▶ [PASSAGE FOR REVIEW]:

# need a manual for toro s-620 snowblower



## JSW (Dec 29, 2006)

model # 38162 serial# 4035946. It has a Tecumseh AH-600 TYPE 1623 ENGINE.Any help would be great.


----------



## tommyj3 (Sep 16, 2006)

Go to: https://lookup2.toro.com/request/request.cfm

For engine manual go to: https:www.cpdonline.com/692508.pdf


----------



## JSW (Dec 29, 2006)

thank you


----------



## John_r (Feb 11, 2010)

hi ever one ..ok looking for a manual for a s-620 tora showblower.was told I could fine one here when i was looking in my search.


----------



## 30yearTech (Sep 14, 2006)

John_r said:


> hi ever one ..ok looking for a manual for a s-620 tora showblower.was told I could fine one here when i was looking in my search.

▶ [DATA]:

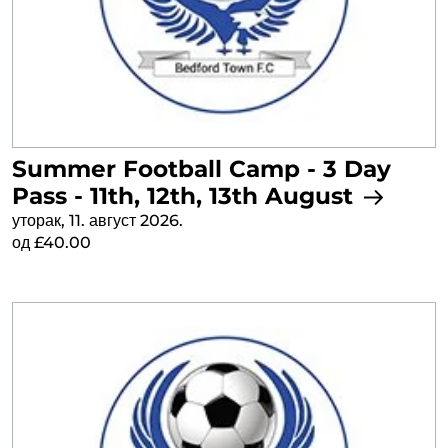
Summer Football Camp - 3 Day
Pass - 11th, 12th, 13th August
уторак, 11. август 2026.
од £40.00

==

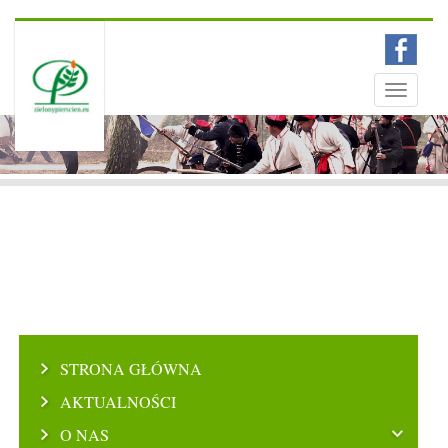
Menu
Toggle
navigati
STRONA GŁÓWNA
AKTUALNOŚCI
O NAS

▶ [ASSIGNED TASK 1]:
From the snowblower manual thread, set down the part starting with "# need a manual" and going on through "would be great.".
▶ [ASSIGNED TASK 2]:
In the snowblower manual thread, what model number is given for the Toro S-620?
▶ [ASSIGNED TASK 3]:
Write what comes next in the snowblower manual thread, picking up after its final post.

▶ [RESPONSE BOX 1]:
# need a manual for toro s-620 snowblower



## JSW (Dec 29, 2006)

model # 38162 serial# 4035946. It has a Tecumseh AH-600 TYPE 1623 ENGINE.Any help would be great.

▶ [RESPONSE BOX 2]:
38162

▶ [RESPONSE BOX 3]:
You can find links to manuals for engines, if your snow blower has a Tecumseh engine. The links are located in the helpful links thread in the 4-cycle section. You need to know the model number of your engine.

If you need a manual for the snow blower, then there is a good chance of finding one at the Toro website. You will need the model number for your snow blower it should be a 5 digit number located on a tag with the serial number. 

If you post your numbers on here, someone may be able to help locate them for you.

Best of Luck...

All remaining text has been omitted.